China’s ‘angel’ prevents 469 suicidal people from jumping from a bridge over 21 years.

A dedicated volunteer patrols a bridge in China ten times a day, reading the body language of walkers before intervening.

A suicide prevention volunteer in China has been dubbed the “Angel of Nanjing” after stopping 469 people from jumping off a bridge over the last 21 years.

Chen Si, 56, guards the Yangtze River Bridge in Nanjing, the capital of Jiangsu Province in eastern China.

Chen participates in chats with people who are loitering or walking aimlessly on the bridge in order to discourage them from jumping.

He has also pulled people back from the brink and helped to rescue some who have already jumped into the river.

He guards the bridge ten times a day, wearing a red volunteer uniform with “cherish life every day” written in Chinese on it, and has done so for more than two decades.

In 2000, Chen noticed a desperate-looking female wandering across the bridge.

Worried that she was in difficulty, he approached her and began conversing in an attempt to cheer her up.
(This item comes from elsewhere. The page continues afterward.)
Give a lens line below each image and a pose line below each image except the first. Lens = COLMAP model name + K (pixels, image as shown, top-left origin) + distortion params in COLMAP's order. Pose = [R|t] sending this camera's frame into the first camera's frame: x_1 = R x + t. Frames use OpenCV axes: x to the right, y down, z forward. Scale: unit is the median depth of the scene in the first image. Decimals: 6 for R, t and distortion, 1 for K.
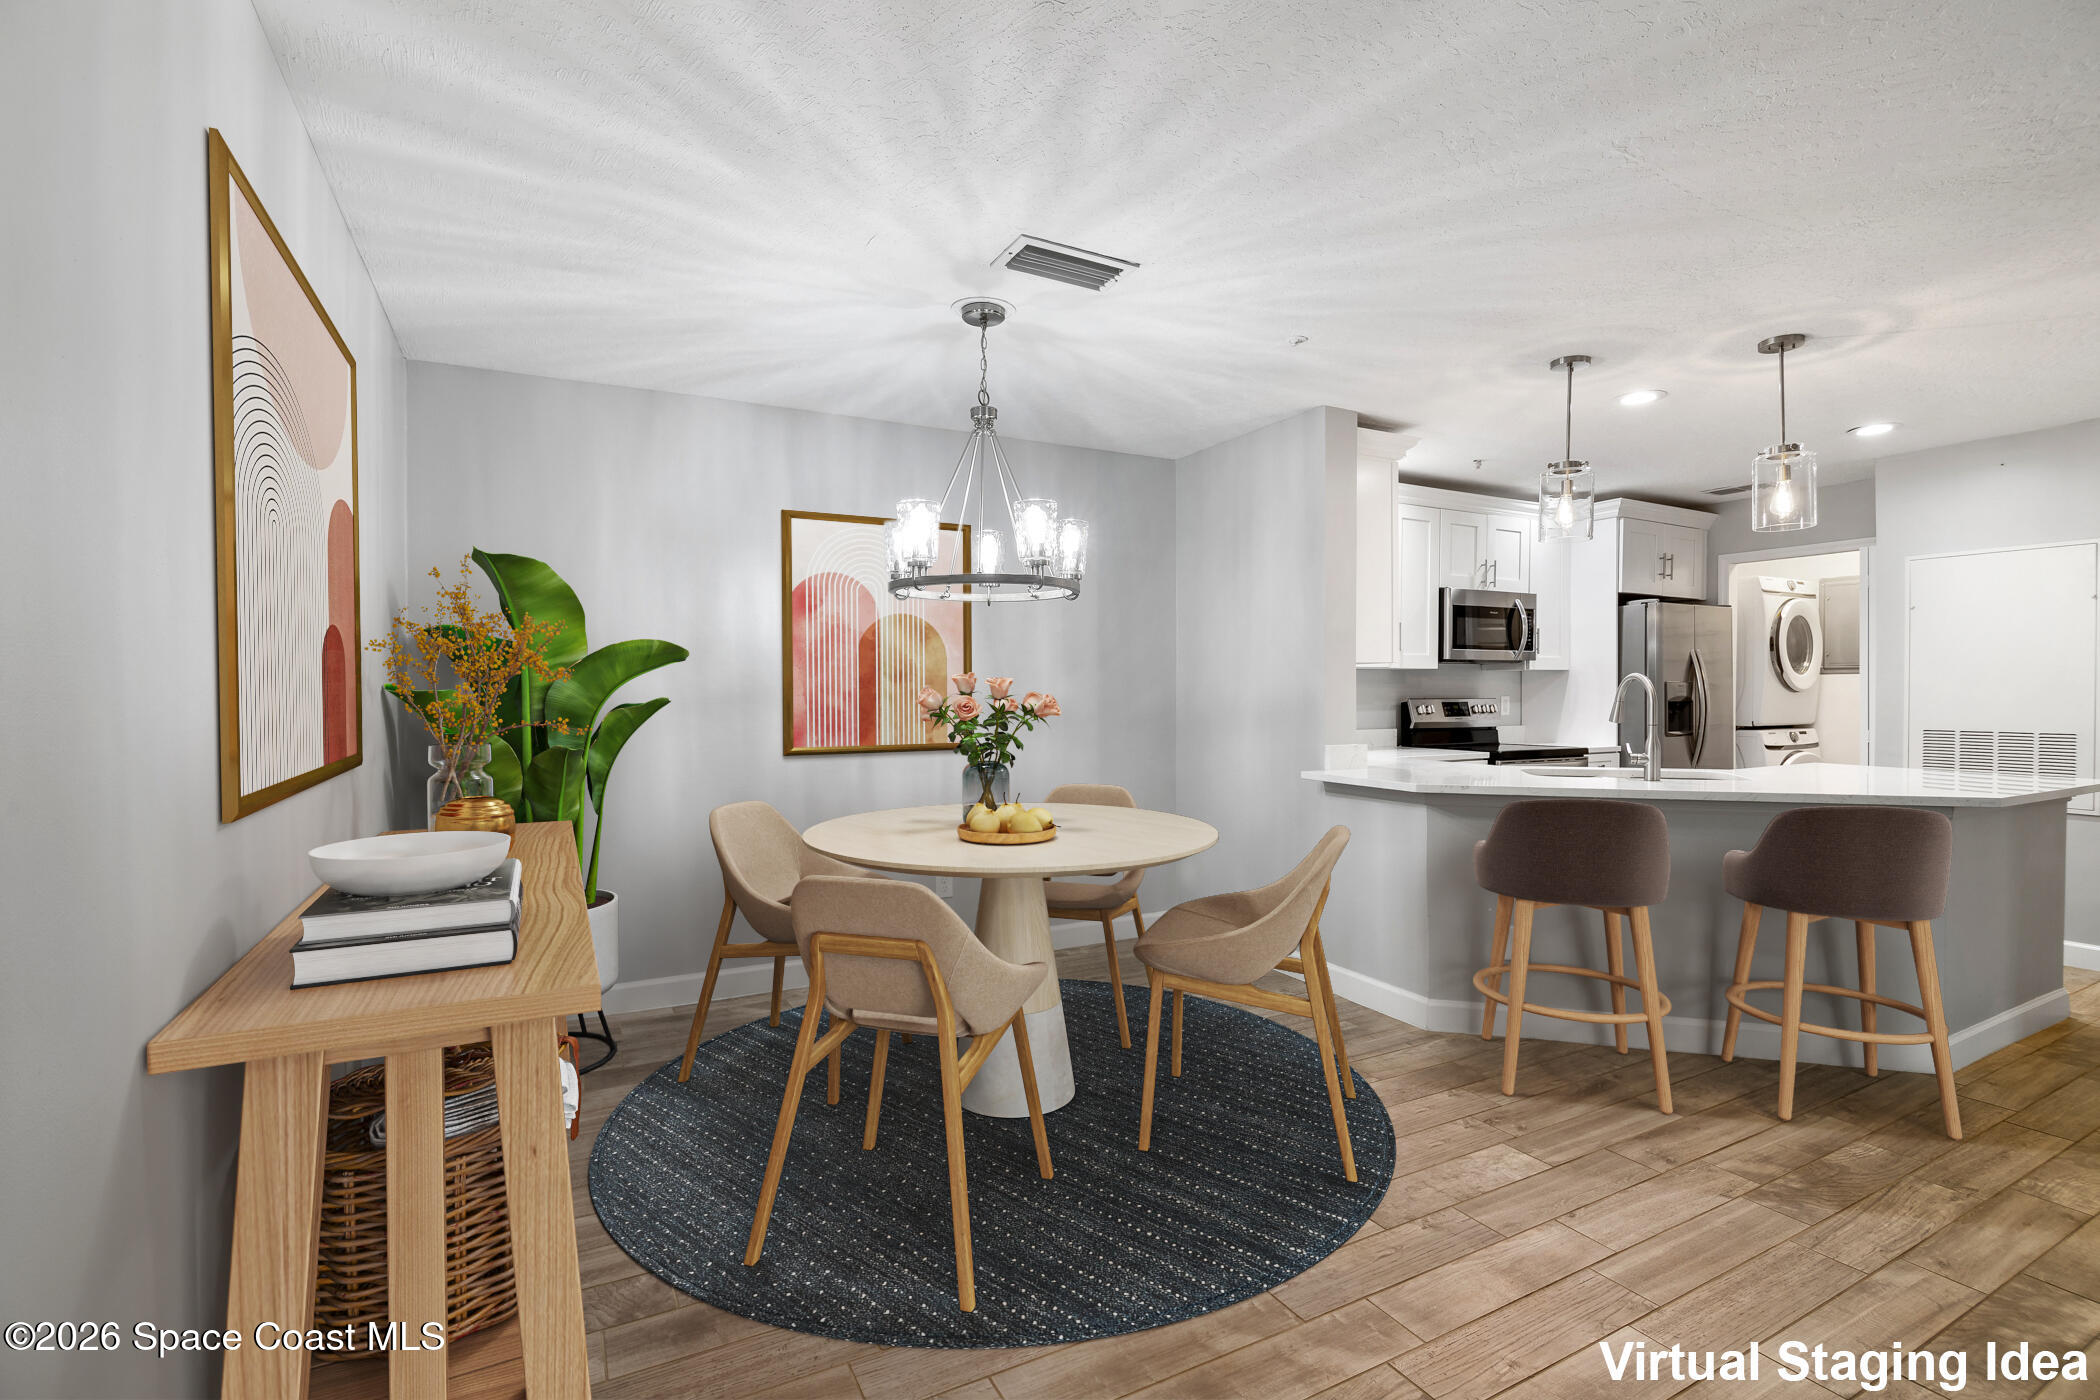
lens RADIAL K [[964.0, 0, 1055.2], [0, 964.0, 703.0], [0, 0, 1]] dist [-0.002884, -0.007363]
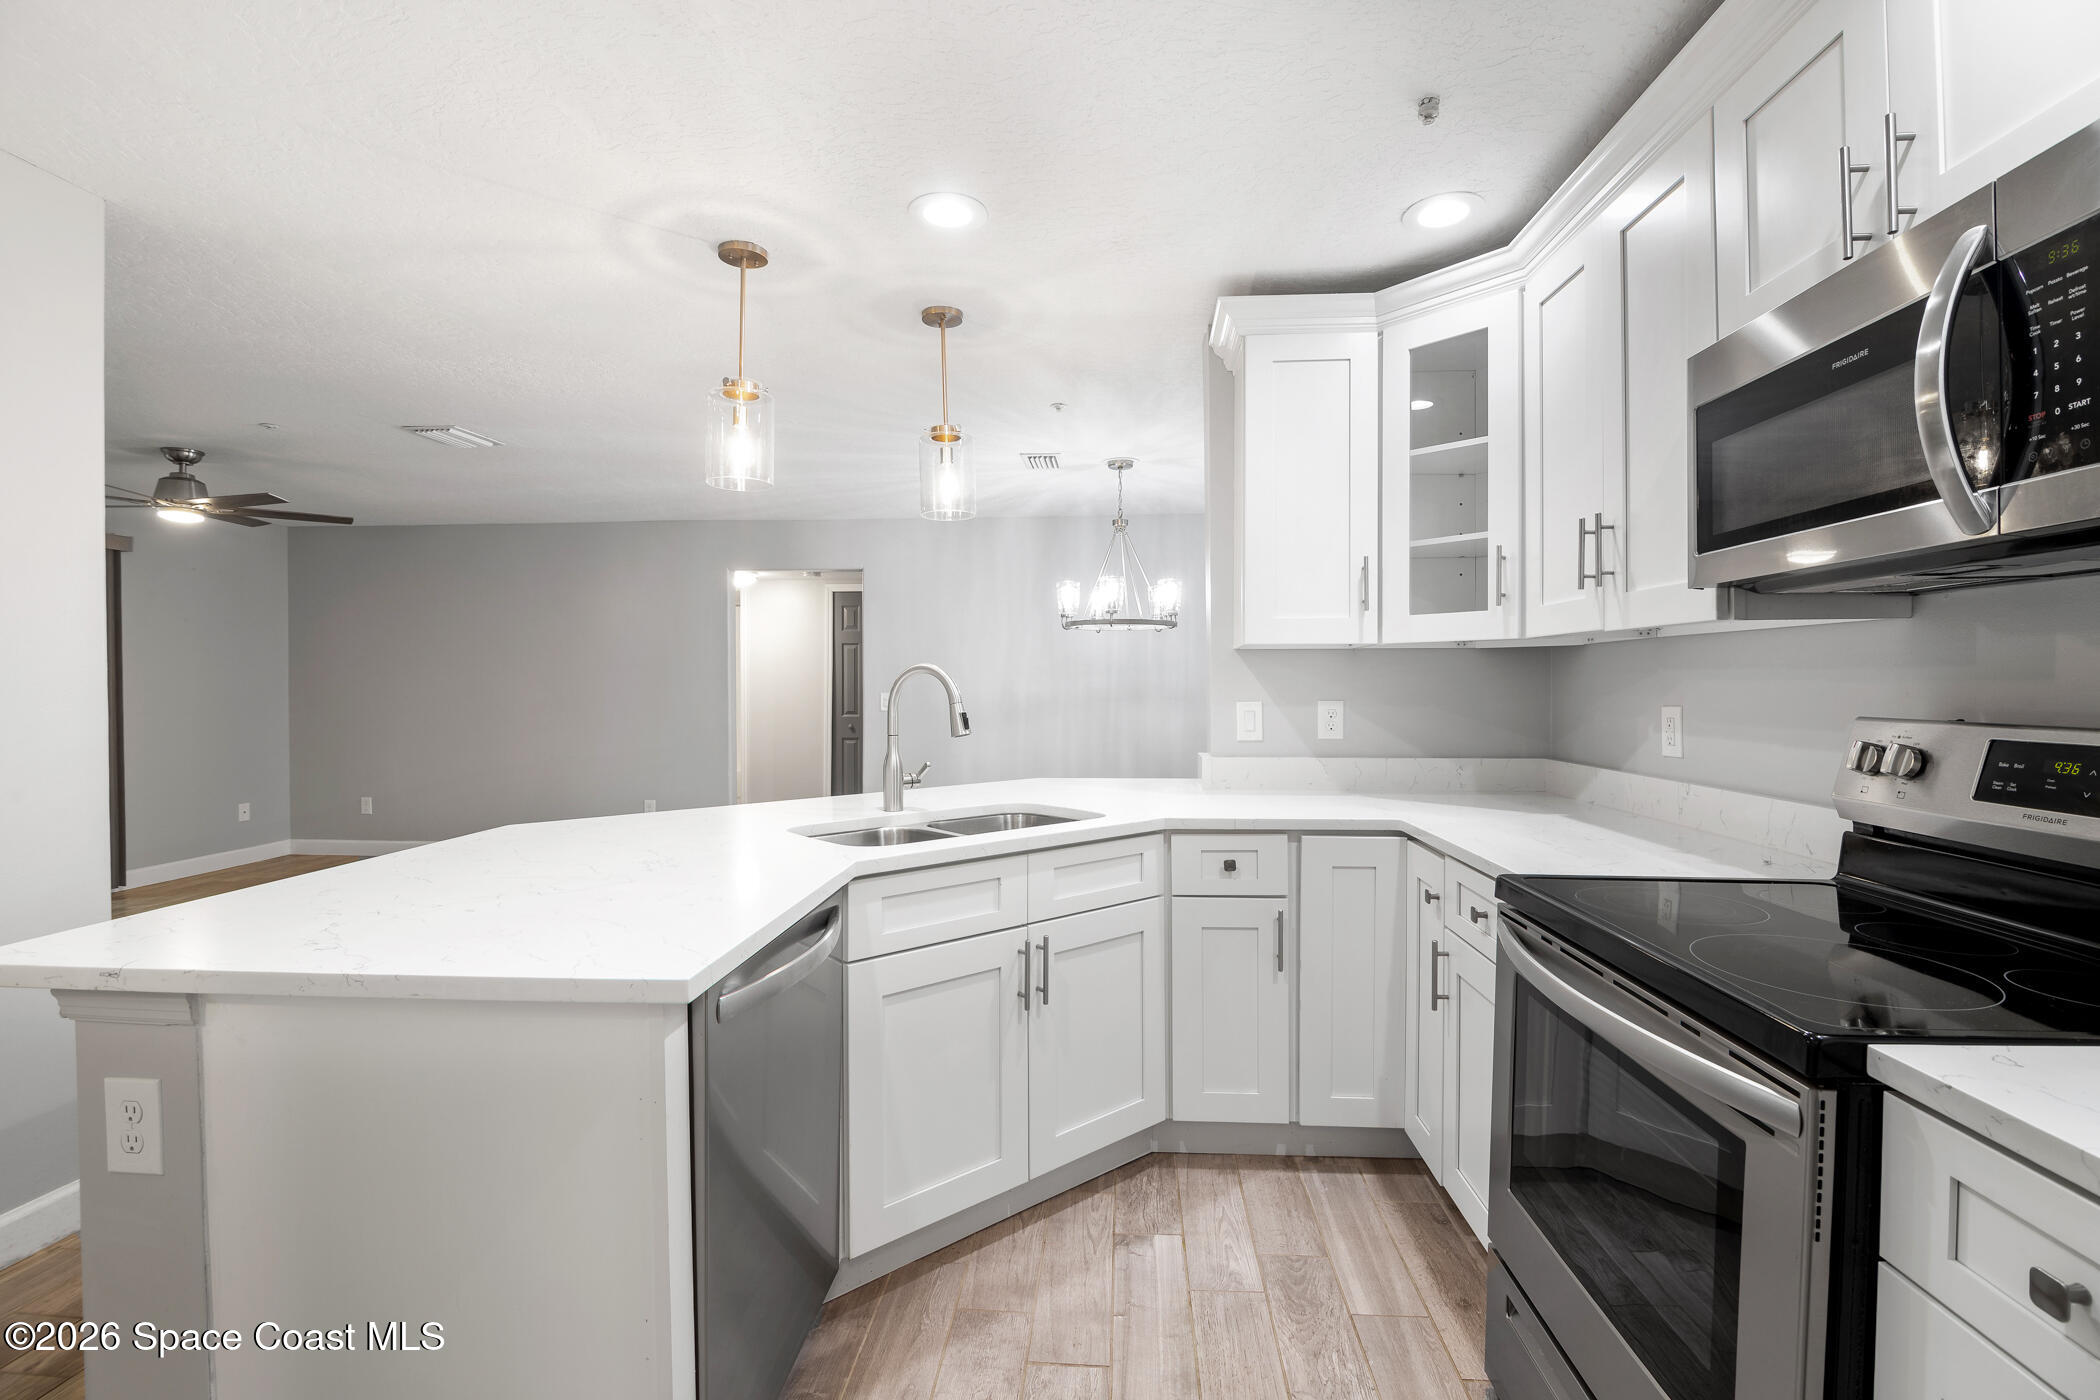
lens RADIAL K [[964.0, 0, 1055.2], [0, 964.0, 703.0], [0, 0, 1]] dist [-0.002884, -0.007363]
pose [[-0.535998, 0.021312, -0.843950, 0.741418], [-0.007317, 0.999526, 0.029888, -0.015779], [0.844188, 0.022195, -0.535588, 0.941562]]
She had no money, but he bought her water, food, and a ticket home.

Chen stated that it was the first time he had pondered someone committing suicide by jumping from the bridge.

“I realised that these people could be saved,” he told me.

Chen has saved hundreds of individuals since September 2003, according to New Weekly.

He claims he can tell if someone is depressed based on their posture.

“People with an extreme internal struggle don’t have relaxed body movements, their bodies look heavy,” Chen told me.

“I want to tell these people that as long as you have breath, you have hope to start your life over,” according to him.

He once saved a woman who was about to leap after her spouse cheated on her.

He advised her: “If the sky falls, I’ll be your big brother and hold it up for you.”

Another time, he stopped a girl from jumping who had been accepted to university but couldn’t afford the tuition, raising more than 10,000 yuan (US$1,400) with friends to assist her.

“Over the years, I’ve realised that simply pulling someone back from the brink on the bridge doesn’t completely lift them out of their predicament,” remarked the actor.

Chen has used his savings to rent lodgings for persons he has persuaded not to leap, while personally covering all other costs.

His heartwarming narrative has since been adapted into a documentary, Angel of Nanjing.

“I saw him in the news about 20 years ago. “I didn’t expect him to still be saving lives,” one online observer remarked on Weibo.

“Giving those in despair hope and a chance to live, Chen is truly an angel,” another person said.